ETM can record the memory address of executing instruction, encode it to a small stream, and then put it into a buffer called ETR.
We did some extra work to fully leverage the functionality of ETM to help us diagnose concurrency programs.
First, we use a hardware component called "Counter" to generate fine-grained time stamps of ETM output. With the timestamps, we can know the execution order even across different processors.
Second, we leverage ETR to allocate a dedicated chunk of physical memory as a buffer of ETM. That means the ETM output stream is directly sent to RAM. We can avoid frequently pausing the program to get ETM output, which will alleviate the performance.
Third, we use another hardware component called "Performance Monitoring Unit (PMU)" to automatically extract traces from the buffer. We use PMU to count the number of executed instructions. When the instruction number exceeds the threshold we set, a hardware interrupt will be sent to the kernel, and our predefined handler can extract the trace.
The next challenge is to build the data flow. Since ETM can trace every instruction executed in the CPU, it should be fine to rerun the control flow to get the data flow. However, using ETM to trace kernel and shared library is a kind of waste.
Since we have pre-knowledge about the kernel and some shared libraries like glibc, we can ignore the control flow and data flow inside them but focus on the user space program.
Thus we can further reduce the size of ETM output. The smaller ETM output is, the less frequently we need to extract them from RAM, which leads to better performance.
Instead of tracing the full execution, we implement a lightweight event capturer to record system calls, exceptions, signals and interrupts.
For system calls, we classify them into four groups. "Reading Status", "Writing Status", "Reading Content", and "Writing Content". For RS and RC, those system calls affect the data flow, so we will record them in detail. For WS and WC, those system calls won't affect the data flow, so we only record their return values.
We also implement a library hook of glibc to reduce the cost of recording this dynamic library. The invoked library functions are recorded to rebuild the data flow.
Developers can also provide their own hook to reduce the cost of recording further. (We also show how to do it in the long-term experiment)
In summary, we use ETM to generate the control flow. We use forward reproduction and a lightweight event capturer to build the data flow.
Control Flow of Multi-processor Program
We just talked about using the timestamps in ETM to generate the control flow. There might be some problem when the program is executing among multiple processors.
For example, the time stamp might not be precise enougth to give the exact order of execution. In this example, there is an overlap between 1A and 2A. Thus we might lose the information about data race. This problem is still a puzzle among researchers.
Our solution is to use the "counter" hardware to generate as many timestamps as possible to make it precise enough. In our test, 99.34% of instructions can be recorded in the correct order, in the worst case where data race happens.
After a program failure, we then have the control flow and data flow. To find the root cause of the failure, we use these methods: hybrid analysis, pattern matching, and adaptive collection.
In hybrid analysis, we perform an analysis called "include-point-set". It will build a transitive relationship between memory addresses. Basically, it contains information like "variable
x is influenced by variable
In pattern matching, we search the common atomicity violation patterns and order violation patterns to find the key instructions that lead to the failure.
The adaptive collection is a way to help recover data flow. We re-execute some instructions to improve the accuracy of data recovery.
Investigator is able to find the root cause of many famous concurrency bugs. It is also able to find the root cause of some non-concurrency bugs.
The overall overhead is around 4% on Unixbench. On Nginx, the overhead is around 1.3%.

Supplied data:
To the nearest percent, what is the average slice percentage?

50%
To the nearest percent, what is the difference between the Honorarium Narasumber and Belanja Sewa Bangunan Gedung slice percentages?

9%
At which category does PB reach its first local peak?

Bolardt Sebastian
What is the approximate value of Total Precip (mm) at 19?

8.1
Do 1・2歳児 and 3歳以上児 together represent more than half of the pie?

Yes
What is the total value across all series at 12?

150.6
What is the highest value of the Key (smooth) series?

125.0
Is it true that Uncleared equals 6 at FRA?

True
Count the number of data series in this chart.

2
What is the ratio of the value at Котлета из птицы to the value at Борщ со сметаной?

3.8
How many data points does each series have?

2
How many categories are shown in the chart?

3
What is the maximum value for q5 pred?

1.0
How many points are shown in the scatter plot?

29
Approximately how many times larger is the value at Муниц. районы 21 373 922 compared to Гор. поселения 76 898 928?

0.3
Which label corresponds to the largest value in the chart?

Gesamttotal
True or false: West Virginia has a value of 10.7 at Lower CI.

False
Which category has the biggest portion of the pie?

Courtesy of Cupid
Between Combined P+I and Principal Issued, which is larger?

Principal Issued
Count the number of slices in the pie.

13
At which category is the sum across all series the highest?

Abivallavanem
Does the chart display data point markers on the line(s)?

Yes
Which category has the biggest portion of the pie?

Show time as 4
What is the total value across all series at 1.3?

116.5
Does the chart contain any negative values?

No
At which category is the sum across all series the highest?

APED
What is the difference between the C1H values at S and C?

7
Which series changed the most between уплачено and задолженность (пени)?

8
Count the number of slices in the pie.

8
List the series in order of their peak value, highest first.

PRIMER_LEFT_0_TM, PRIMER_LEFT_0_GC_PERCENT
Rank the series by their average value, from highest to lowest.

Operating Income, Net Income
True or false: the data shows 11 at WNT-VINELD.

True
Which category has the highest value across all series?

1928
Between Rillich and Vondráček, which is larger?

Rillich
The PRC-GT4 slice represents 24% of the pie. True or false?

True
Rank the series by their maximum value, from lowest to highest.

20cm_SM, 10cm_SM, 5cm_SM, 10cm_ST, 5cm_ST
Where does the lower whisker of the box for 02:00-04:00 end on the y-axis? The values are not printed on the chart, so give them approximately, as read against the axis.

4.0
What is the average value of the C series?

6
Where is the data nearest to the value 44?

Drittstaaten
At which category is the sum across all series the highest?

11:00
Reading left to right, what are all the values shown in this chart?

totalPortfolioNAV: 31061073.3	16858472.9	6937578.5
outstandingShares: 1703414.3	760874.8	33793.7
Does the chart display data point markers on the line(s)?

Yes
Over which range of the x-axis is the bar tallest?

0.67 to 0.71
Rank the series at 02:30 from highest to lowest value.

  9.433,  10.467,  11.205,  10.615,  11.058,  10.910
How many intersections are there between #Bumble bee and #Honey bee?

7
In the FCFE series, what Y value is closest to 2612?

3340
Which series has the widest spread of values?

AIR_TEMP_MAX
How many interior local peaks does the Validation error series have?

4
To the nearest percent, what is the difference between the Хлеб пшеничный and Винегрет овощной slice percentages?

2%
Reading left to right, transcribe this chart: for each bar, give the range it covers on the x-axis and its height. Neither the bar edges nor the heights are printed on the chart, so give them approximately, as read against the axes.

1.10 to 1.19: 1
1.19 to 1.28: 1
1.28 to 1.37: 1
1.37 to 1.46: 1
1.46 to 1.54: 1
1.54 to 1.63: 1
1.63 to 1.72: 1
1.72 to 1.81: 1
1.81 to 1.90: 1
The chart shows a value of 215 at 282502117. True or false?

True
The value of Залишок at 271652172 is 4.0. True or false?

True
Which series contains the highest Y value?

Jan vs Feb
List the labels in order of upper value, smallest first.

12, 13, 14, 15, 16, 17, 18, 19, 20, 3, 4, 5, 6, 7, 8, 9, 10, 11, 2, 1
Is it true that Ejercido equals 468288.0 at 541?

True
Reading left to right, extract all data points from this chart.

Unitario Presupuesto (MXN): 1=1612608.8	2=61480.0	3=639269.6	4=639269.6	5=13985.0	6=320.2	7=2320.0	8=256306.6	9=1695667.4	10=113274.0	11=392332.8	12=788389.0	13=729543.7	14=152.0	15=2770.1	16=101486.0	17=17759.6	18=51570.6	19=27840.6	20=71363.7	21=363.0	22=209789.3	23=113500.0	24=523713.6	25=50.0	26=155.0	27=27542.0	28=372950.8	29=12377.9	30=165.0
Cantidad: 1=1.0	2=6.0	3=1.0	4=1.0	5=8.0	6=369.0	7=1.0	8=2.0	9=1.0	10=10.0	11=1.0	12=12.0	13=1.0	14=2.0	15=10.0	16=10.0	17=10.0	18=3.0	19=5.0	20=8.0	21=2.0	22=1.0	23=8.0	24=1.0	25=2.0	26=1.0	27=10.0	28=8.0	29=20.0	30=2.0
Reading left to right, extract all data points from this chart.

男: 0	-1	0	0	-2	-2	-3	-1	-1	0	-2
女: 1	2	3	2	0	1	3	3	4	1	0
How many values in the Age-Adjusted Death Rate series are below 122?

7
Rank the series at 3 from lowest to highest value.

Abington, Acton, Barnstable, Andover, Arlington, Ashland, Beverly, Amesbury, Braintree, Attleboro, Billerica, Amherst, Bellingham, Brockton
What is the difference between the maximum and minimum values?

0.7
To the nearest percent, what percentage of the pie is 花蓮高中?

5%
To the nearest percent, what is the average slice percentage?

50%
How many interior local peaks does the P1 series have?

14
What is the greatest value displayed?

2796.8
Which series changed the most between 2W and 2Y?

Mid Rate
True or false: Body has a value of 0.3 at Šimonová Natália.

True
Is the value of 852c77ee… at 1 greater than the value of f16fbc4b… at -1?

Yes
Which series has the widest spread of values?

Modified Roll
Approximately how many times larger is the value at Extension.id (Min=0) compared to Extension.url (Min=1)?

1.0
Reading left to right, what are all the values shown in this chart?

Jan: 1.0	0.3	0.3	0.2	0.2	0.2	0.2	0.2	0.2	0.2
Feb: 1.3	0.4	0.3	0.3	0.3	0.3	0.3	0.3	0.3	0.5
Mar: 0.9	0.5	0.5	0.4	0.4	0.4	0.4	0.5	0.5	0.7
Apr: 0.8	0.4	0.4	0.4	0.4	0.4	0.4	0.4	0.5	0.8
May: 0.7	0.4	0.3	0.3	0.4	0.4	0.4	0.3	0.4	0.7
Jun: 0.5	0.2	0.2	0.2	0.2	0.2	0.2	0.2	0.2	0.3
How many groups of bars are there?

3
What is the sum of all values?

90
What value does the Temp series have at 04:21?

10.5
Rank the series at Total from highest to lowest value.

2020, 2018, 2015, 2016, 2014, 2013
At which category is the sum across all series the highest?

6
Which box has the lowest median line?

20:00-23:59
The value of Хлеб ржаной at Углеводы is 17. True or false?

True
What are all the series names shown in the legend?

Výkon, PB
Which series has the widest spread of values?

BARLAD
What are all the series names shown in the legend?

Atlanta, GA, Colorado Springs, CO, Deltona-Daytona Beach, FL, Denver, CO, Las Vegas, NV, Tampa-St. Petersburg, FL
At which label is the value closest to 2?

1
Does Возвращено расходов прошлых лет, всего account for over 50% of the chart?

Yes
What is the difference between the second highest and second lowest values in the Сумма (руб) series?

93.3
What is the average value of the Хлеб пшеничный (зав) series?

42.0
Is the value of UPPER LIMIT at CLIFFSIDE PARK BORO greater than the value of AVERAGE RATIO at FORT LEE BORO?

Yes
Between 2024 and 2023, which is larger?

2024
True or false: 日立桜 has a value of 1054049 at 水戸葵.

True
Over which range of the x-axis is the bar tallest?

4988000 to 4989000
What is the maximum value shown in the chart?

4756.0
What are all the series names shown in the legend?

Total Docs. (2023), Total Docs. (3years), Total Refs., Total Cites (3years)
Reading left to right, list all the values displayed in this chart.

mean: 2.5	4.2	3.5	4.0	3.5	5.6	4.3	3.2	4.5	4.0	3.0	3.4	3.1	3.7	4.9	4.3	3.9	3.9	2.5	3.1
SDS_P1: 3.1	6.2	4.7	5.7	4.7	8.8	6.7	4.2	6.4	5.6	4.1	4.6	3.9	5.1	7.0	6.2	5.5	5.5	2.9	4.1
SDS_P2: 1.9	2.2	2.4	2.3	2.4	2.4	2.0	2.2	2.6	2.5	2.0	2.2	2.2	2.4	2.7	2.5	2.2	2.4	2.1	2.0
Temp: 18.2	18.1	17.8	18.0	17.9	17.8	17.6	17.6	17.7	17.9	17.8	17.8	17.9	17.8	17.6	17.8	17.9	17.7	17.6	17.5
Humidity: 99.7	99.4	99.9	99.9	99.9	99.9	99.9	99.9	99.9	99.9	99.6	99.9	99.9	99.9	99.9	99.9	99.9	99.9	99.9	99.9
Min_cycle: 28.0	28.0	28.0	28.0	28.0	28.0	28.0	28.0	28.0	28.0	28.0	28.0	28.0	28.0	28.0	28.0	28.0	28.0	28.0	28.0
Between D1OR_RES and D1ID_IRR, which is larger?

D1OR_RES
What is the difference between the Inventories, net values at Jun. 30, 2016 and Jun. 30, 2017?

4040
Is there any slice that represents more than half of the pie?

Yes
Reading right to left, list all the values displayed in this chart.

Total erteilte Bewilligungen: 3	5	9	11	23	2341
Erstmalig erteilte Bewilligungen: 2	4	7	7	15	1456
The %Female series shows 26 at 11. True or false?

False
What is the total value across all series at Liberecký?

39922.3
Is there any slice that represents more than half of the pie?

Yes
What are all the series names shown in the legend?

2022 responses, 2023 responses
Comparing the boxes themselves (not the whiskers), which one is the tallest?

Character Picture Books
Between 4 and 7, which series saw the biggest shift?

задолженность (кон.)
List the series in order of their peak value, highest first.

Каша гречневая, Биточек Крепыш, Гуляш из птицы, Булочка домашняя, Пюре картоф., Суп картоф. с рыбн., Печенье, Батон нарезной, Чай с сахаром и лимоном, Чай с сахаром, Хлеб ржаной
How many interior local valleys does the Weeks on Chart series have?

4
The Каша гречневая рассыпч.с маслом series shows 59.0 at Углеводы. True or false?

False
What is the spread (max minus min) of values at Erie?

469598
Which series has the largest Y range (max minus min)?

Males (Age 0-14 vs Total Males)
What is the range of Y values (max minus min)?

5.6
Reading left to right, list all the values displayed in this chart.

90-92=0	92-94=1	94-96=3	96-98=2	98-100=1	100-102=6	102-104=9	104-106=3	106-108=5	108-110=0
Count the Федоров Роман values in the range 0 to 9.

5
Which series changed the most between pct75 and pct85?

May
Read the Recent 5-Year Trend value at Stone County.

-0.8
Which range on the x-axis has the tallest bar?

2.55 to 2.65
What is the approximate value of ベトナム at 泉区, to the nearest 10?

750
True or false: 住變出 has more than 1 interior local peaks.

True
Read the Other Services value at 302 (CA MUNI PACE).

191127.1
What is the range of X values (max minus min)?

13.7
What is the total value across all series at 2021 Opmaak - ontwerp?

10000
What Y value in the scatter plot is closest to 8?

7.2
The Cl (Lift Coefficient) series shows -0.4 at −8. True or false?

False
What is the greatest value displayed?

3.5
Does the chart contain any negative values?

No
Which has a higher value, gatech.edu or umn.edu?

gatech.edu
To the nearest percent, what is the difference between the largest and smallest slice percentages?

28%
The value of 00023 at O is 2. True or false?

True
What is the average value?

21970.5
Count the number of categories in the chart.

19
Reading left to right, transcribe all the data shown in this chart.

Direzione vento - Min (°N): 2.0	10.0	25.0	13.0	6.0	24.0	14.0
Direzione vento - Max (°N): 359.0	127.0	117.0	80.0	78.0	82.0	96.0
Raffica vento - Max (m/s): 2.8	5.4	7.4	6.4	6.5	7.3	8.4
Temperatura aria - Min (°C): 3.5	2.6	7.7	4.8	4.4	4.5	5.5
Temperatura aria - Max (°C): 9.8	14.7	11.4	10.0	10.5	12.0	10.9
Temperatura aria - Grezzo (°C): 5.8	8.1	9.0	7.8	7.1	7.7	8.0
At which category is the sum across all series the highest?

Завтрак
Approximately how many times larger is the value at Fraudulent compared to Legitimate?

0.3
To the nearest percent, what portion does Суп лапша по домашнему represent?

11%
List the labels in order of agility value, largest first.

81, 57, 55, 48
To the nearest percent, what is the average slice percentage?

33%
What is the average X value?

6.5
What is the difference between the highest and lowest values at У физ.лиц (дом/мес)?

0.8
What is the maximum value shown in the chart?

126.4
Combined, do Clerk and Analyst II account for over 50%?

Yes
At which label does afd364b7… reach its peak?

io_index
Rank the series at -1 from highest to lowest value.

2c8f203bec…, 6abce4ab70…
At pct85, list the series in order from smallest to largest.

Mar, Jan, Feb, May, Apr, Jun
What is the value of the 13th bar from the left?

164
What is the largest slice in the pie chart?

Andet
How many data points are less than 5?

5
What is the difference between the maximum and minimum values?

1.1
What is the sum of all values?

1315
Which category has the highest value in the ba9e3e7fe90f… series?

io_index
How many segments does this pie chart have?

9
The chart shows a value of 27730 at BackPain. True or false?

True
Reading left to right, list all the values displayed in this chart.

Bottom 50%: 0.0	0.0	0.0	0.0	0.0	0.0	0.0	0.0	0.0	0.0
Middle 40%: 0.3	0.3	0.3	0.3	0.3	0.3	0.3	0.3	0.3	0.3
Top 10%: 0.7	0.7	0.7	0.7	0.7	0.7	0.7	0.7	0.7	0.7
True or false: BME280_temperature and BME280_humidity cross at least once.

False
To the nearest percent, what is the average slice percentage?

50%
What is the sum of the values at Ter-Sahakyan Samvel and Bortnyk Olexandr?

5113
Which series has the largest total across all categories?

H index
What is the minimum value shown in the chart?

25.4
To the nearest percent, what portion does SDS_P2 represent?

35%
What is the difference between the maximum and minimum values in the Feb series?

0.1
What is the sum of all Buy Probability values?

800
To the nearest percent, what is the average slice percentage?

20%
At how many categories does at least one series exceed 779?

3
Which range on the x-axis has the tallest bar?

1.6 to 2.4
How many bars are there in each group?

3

Problem statement: Reproduce, word for word, the part of the text on diagnosing concurrency bugs with ETM tracing, starting at "We also implement" and ending at "the long-term experiment)".

Task result:
We also implement a library hook of glibc to reduce the cost of recording this dynamic library. The invoked library functions are recorded to rebuild the data flow.
Developers can also provide their own hook to reduce the cost of recording further. (We also show how to do it in the long-term experiment)